== TRECHO DA PÁGINA
Como é possível vida inteligente por detrás de bigodes como os de Carlos Fuentes? Não se questiona a inteligência do notável romancista e comentarista político, com obra e trajetória consolidadas, mas a convencionalidade típica de sua aparência. Podia muito bem ser a de um gerente de empresas -por exemplo, um editor - perfeitamente ajustado ao visual próprio de sua categoria, em que a seriedade faz parte do ritual.

Ora, Carlos Fuentes parece ser um homem vaidoso. Como pode e deve ser um intelectual com o seu talento. Os cabelos estão grisalhos, penteados no movimento natural de seu crescimento e umas discretas entradas na testa-- que ele nem disfarça - não parecem representar o perigo iminente de uma calvície irremediável. Grisalhos, sim. Um tom ligeiramente ocre parece querer disfarçar o envelhecimento. Será o efeito de algum produto químico suave ou é o resultado da poluição que tanto ameaça as cabeças dos moradores da capital asteca?
====
== MATERIAL BRUTO
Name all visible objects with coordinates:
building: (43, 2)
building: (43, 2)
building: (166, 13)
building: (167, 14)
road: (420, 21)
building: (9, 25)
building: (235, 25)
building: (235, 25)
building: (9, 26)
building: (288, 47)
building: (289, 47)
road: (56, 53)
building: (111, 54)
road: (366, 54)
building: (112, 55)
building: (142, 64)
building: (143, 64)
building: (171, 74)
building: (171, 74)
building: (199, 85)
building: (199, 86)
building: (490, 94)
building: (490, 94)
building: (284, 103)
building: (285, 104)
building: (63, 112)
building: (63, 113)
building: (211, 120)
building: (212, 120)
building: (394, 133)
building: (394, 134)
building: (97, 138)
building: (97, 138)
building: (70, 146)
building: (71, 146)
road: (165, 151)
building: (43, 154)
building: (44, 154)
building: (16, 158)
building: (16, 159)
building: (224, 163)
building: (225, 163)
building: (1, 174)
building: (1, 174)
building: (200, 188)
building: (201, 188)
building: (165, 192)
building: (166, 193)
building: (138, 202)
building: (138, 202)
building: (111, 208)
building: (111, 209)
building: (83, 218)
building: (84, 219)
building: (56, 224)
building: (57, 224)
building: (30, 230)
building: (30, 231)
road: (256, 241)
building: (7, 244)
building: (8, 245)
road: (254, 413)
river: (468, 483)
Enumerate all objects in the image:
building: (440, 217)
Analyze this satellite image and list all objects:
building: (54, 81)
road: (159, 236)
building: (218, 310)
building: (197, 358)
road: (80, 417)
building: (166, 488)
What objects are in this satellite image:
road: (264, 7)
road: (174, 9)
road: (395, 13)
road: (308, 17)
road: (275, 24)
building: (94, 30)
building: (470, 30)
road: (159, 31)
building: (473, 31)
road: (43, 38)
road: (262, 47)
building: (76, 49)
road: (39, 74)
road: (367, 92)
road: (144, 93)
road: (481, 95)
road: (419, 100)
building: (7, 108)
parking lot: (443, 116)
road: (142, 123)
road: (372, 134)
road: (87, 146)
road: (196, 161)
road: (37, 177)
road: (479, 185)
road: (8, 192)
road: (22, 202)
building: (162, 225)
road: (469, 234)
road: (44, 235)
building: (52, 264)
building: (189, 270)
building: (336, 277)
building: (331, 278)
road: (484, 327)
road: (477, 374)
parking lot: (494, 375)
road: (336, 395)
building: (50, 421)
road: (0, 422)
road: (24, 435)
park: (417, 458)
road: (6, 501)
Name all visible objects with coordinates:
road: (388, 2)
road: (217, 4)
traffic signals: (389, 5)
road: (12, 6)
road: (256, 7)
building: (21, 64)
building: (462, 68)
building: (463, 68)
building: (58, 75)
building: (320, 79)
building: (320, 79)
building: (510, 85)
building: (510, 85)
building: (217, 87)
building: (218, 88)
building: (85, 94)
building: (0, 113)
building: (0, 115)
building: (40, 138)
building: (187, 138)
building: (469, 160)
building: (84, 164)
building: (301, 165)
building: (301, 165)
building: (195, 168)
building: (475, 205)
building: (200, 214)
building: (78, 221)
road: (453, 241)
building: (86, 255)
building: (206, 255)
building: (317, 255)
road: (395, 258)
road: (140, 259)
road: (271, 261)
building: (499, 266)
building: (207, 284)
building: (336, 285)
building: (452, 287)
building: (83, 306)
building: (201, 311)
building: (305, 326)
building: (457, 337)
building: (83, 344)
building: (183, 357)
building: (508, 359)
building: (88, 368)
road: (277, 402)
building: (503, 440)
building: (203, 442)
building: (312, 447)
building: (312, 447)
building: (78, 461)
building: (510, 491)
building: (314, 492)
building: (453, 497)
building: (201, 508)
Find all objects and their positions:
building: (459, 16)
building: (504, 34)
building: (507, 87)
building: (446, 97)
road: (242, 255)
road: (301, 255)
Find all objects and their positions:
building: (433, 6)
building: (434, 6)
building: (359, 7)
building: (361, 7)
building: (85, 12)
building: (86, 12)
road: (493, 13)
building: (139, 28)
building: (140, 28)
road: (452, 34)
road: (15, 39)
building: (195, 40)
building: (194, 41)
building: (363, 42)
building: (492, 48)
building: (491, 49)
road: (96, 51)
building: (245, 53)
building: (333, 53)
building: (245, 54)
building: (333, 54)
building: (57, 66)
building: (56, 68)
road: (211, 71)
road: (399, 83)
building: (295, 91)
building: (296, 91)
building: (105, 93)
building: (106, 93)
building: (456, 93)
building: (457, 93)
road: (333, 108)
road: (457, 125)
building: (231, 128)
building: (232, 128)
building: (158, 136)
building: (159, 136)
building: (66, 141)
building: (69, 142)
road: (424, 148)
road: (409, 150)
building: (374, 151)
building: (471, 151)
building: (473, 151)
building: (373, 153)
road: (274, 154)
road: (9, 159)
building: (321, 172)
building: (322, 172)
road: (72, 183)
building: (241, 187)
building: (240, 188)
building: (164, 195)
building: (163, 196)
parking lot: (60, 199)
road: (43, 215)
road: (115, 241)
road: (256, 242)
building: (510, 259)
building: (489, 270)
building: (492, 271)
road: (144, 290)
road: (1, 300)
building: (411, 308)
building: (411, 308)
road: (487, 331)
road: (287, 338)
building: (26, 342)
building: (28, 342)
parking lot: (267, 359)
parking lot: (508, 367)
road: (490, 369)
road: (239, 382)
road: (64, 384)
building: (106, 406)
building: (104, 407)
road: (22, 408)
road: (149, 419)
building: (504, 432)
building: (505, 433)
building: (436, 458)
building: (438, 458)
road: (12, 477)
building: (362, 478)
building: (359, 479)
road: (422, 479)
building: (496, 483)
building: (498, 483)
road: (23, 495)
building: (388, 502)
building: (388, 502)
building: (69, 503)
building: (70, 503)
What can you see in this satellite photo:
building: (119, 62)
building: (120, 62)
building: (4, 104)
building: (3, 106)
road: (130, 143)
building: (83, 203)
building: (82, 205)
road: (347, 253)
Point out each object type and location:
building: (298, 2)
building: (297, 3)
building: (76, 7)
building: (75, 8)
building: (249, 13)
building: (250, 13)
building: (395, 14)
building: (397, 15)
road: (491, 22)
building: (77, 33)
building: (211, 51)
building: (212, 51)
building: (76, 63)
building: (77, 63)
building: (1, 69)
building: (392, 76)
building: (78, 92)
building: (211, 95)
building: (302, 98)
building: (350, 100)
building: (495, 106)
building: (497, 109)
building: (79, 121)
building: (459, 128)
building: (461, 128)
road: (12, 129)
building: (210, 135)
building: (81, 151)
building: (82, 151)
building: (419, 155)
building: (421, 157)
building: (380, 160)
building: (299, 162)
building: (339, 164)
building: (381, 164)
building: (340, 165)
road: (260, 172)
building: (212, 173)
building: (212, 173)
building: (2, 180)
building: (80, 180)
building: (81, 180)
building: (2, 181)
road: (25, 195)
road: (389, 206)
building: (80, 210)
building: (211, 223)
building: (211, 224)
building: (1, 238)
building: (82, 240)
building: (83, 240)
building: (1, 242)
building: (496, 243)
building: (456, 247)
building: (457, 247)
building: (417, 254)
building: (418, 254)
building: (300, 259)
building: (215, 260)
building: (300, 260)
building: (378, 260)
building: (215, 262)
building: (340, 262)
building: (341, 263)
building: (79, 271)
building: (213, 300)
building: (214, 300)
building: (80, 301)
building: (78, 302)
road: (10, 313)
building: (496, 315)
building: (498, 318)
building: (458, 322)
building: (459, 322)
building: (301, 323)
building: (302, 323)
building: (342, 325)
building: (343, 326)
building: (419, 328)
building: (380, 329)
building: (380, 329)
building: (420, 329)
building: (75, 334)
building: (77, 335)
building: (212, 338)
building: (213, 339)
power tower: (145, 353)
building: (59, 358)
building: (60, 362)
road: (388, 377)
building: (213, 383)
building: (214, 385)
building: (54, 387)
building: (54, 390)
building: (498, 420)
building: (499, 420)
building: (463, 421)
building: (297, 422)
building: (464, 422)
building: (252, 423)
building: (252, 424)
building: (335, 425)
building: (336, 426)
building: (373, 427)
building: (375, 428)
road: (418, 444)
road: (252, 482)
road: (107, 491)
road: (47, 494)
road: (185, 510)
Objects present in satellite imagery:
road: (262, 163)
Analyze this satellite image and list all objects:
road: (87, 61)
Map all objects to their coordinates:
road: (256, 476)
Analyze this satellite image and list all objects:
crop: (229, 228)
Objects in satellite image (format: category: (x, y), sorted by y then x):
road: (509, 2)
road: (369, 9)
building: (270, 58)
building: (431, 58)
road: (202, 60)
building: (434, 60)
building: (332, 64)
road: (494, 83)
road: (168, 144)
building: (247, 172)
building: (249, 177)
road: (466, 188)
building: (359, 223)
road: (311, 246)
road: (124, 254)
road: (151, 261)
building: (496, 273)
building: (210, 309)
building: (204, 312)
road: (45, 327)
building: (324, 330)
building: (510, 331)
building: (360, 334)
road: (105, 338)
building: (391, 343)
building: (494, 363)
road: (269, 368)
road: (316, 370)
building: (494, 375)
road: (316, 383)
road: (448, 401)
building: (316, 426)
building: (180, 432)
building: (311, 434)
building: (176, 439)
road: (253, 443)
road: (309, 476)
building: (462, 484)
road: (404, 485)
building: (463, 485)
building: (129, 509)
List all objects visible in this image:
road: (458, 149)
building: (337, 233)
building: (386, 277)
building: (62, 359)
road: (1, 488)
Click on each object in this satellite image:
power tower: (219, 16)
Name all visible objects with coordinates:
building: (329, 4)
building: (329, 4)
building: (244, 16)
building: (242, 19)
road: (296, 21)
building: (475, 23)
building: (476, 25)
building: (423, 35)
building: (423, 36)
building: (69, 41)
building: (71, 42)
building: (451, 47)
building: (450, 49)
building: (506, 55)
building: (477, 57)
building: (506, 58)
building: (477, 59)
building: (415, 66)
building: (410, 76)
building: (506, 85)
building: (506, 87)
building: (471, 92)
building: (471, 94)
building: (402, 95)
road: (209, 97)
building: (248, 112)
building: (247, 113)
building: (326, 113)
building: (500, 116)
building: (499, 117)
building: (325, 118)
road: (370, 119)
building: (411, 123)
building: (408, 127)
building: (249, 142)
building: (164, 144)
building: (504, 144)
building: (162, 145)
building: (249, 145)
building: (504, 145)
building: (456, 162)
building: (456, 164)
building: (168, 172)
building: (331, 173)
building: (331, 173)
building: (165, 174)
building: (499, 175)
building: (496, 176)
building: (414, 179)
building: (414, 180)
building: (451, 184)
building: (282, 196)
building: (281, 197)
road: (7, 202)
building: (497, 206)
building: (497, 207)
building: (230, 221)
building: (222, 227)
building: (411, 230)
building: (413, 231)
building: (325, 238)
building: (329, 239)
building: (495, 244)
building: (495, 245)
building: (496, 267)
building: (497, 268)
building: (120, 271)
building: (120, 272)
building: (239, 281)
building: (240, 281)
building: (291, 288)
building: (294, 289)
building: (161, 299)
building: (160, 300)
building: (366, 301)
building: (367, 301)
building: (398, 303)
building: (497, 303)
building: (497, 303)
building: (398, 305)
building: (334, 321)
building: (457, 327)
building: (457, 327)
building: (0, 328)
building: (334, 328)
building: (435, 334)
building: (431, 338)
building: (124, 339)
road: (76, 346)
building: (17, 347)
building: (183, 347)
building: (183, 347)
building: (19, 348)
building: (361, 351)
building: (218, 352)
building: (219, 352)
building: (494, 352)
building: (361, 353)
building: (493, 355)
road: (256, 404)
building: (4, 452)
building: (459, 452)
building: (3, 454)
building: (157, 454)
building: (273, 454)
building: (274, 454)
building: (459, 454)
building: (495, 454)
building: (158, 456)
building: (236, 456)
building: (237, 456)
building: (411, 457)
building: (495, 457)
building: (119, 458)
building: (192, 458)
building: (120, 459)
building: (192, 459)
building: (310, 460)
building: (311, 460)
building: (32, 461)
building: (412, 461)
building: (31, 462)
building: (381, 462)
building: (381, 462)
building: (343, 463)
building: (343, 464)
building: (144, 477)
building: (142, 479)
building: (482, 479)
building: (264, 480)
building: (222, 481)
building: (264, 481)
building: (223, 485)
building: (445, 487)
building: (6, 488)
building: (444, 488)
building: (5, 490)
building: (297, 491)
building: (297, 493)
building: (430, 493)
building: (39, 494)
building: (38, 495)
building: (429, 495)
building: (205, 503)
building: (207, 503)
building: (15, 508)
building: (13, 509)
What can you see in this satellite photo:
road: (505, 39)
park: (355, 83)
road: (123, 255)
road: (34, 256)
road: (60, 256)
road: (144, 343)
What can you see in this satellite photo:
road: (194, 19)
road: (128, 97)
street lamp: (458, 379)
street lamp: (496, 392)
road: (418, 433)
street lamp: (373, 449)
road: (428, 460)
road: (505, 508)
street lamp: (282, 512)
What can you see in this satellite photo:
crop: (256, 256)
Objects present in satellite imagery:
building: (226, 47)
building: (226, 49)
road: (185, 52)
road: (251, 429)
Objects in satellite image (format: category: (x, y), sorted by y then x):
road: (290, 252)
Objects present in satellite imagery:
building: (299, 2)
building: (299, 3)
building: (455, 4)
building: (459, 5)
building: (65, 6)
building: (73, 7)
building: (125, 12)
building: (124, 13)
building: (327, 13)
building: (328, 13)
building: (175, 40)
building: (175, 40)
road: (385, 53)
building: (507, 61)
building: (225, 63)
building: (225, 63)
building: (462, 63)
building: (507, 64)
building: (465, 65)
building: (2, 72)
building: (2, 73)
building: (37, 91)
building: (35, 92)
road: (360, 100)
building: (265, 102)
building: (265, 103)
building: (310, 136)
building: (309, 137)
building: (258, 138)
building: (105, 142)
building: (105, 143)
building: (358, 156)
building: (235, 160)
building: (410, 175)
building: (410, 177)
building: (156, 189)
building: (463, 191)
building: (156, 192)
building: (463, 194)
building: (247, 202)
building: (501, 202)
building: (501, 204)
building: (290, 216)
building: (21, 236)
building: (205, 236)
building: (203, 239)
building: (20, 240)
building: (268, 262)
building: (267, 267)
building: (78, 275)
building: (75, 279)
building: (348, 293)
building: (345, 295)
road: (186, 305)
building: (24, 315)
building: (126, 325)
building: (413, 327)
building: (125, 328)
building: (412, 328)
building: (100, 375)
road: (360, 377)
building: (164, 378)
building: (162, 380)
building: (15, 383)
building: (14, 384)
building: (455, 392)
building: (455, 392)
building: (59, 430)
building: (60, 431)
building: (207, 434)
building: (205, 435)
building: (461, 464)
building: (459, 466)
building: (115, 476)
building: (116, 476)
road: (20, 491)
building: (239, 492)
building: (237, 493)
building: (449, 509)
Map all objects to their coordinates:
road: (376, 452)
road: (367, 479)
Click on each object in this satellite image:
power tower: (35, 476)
====
* [TAREFAS E EXERCÍCIOS]
A. Segundo o trecho da página, de que cor estão os cabelos de Carlos Fuentes?
B. Resuma o trecho da página em duas frases.
C. Redigite o trecho da página, começando em "Ora, Carlos Fuentes" e terminando em "da capital asteca?".

* [RESPOSTAS]
A. Estão grisalhos, com um tom ligeiramente ocre.

B. O texto diz que a aparência de Carlos Fuentes, com seus bigodes, é convencional e poderia ser a de um gerente de empresas, sem questionar a inteligência do romancista. Também diz que ele parece ser um homem vaidoso, de cabelos grisalhos com um tom ligeiramente ocre, e pergunta se isso vem de algum produto químico suave ou da poluição da capital asteca.

C.
Ora, Carlos Fuentes parece ser um homem vaidoso. Como pode e deve ser um intelectual com o seu talento. Os cabelos estão grisalhos, penteados no movimento natural de seu crescimento e umas discretas entradas na testa-- que ele nem disfarça - não parecem representar o perigo iminente de uma calvície irremediável. Grisalhos, sim. Um tom ligeiramente ocre parece querer disfarçar o envelhecimento. Será o efeito de algum produto químico suave ou é o resultado da poluição que tanto ameaça as cabeças dos moradores da capital asteca?